A study conducted by   HRSA – health resources and service administration, found out that between 2016 and 2020 the number of children ages 3-17 diagnosed with anxiety grew by 29% and those with depression by 27%. And this was prior to COVID. 

“All the preliminary studies I’ve read after COVID point to those figures getting even more concerning.  

For instance, a study conducted by the Mckinsey Company during the year 2020-21 with almost 17 thousand parents across the United States roughly 80 percent of the parents had some level of concern about their child’s mental health or social and emotional health and development since the pandemic began.  

It is important to understand that it not only about academics, it is not only about social skills, it is not only about mental health. It must be about all of them at the same time, and that is what I am proposing when I say that we need to take a more holistic approach. Succeeding in this will require that we work with our keiki AND their parents, AND their educators and psychologists and psychiatrists.”

So the big question is how can parents and educators support the mental health of our keiki?

“My first advice is for all the parents and educators out there: Take care of your own heath. Get help if YOU are facing any type of mental health challenges… doing so will also help your children and students. Also talk about the fact you were struggling and had to ask for help with your keiki – you can role model for them what you want them to do. 

Second. Give your child a safe space to share their feelings and actively listen to what they have to say. Don’t try to solve the problem for them; don’t tell them you’ve been through that; don’t even tell them that everything is going to be alright. Instead, acknowledge their feelings. Once you are done listening, validate that you have understood them. You can say something like “It feels like you are feeling <blank>, did I get that right?”. One of my favorite acronyms is for the word WAIT (WHY AM I TALKING) 
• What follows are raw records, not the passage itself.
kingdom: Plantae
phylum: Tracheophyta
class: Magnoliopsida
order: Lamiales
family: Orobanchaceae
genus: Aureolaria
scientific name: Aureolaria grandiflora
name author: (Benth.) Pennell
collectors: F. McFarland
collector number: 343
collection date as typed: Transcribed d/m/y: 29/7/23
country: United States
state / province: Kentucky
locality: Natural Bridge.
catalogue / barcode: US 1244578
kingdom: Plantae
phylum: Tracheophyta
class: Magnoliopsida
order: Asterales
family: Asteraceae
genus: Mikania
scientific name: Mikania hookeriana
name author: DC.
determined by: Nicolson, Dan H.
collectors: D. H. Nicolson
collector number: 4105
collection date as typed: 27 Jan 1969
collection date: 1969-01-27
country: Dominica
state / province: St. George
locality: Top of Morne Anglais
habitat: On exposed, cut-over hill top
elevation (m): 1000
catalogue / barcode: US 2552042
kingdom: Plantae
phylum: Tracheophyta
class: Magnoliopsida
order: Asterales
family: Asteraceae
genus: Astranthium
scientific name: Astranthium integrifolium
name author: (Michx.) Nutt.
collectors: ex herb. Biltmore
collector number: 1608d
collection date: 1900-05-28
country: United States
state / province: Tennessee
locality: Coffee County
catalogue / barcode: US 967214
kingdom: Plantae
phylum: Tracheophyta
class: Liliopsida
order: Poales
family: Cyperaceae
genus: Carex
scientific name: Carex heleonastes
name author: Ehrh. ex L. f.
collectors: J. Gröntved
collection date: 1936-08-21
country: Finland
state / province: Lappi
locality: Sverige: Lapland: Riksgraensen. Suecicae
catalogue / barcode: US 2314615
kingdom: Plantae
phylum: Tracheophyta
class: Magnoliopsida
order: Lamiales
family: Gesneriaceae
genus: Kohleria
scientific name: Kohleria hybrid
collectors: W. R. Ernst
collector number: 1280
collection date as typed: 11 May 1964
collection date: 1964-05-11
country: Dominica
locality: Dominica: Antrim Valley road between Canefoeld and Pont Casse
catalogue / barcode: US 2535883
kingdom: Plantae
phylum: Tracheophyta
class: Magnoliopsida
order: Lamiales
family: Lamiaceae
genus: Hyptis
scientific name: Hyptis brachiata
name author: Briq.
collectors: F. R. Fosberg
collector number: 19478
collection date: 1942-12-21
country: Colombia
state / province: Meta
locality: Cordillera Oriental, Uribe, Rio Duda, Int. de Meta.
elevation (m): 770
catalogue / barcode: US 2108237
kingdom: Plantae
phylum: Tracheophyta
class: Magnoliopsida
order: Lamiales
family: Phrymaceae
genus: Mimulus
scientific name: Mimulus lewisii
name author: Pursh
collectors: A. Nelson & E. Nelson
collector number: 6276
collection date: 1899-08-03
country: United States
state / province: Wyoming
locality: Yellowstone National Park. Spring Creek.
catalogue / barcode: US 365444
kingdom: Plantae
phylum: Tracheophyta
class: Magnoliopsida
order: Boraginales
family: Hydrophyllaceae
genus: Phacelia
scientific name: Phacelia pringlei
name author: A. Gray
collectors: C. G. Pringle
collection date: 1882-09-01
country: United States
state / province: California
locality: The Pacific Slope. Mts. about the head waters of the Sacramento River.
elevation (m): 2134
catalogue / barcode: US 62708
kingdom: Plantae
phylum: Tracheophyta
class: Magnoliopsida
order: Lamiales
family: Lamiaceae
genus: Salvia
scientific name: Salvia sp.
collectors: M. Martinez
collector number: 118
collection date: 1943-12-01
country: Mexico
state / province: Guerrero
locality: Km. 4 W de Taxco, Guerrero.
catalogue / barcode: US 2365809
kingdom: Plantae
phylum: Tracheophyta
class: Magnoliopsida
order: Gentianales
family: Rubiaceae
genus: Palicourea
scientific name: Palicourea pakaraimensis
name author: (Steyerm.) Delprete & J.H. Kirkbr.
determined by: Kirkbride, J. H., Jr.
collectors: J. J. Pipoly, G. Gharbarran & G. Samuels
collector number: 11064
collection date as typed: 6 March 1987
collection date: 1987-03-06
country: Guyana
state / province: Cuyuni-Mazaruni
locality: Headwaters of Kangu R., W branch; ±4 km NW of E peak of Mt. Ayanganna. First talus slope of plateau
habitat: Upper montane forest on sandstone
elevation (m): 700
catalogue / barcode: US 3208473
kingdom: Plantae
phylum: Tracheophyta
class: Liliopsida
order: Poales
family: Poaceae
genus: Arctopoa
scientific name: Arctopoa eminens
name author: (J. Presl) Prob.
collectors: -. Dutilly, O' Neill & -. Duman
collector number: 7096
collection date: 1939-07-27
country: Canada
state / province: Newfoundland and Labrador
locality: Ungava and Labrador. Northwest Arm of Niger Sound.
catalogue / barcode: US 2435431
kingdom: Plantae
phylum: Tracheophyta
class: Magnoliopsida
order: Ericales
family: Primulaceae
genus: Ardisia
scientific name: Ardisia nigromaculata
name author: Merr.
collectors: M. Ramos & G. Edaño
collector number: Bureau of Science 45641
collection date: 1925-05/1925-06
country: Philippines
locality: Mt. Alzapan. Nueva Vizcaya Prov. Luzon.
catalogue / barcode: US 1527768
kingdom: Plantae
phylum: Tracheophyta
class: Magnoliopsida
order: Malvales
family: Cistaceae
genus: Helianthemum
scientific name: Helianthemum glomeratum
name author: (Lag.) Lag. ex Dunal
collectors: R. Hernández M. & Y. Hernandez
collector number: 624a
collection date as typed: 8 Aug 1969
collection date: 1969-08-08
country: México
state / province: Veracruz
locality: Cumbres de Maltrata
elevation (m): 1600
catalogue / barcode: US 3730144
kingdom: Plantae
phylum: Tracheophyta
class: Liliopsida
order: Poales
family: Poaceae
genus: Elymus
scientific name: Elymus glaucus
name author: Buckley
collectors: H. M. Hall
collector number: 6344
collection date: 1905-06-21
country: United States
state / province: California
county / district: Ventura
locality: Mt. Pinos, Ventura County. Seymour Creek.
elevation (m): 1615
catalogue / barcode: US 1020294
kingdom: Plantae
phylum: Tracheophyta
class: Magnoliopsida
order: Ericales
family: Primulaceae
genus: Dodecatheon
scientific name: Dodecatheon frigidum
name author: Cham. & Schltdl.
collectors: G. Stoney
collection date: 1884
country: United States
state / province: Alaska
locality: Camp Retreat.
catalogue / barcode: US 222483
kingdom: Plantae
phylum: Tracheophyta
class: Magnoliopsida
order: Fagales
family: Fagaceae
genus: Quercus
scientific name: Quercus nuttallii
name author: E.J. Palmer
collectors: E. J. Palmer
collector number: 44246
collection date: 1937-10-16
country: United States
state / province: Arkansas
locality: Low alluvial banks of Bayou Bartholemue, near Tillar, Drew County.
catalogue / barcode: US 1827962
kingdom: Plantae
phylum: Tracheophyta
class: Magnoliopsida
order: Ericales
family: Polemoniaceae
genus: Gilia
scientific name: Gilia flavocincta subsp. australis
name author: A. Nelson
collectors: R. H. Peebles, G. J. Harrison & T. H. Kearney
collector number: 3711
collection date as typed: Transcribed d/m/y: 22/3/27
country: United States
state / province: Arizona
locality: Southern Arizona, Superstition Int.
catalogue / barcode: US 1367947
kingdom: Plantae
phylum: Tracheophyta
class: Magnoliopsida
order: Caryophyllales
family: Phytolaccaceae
Third. Choose at least a day of the week to spend a time with your child and let them choose what they want to do. If you add this to your weekly routine, you will have the opportunity to not only connect with your child but also create a very special bonding with him/her”

And finally Dr. Karla has some tips for parents whose kids are struggling academically.

“Many studies have outlined the correlation between mindset and academic performance. It is well known that students with high levels of self-motivation, persistence and independence have thrived. Therefore, my top 3 tips are:

First. Use the 6:1 ratio: In a recent groundbreaking study conducted by Dr. Marcial Losada, it was found that you need to make 6 positive comments for every negative comment you make to your child. 6 to 1! This is critical to help the child regain their self-esteem. 

Second. Create a daily schedule. Studies after studies have shown that routine support healthy social emotional development in children and teens. More specifically children with regular routines at home tend to have better mental health. Children also benefit from relationships and environments that are predictable to them  

Third. And the least favorite one for almost everyone: restrict the amount of screen time. 

Recently, studies have shown that setting limits on screen time can have a positive effect on kids’ physical, social, behavioral and academic performance. Spending too much time on screens has been linked to inadequate sleep, poor grades and greater risk of obesity. There are psychological tolls, too, especially among older children. One study showed that teens who are on their screen for seven or more hours per day are more than twice as likely to have depression or another mental health issue than those who use screens for an hour or less per day.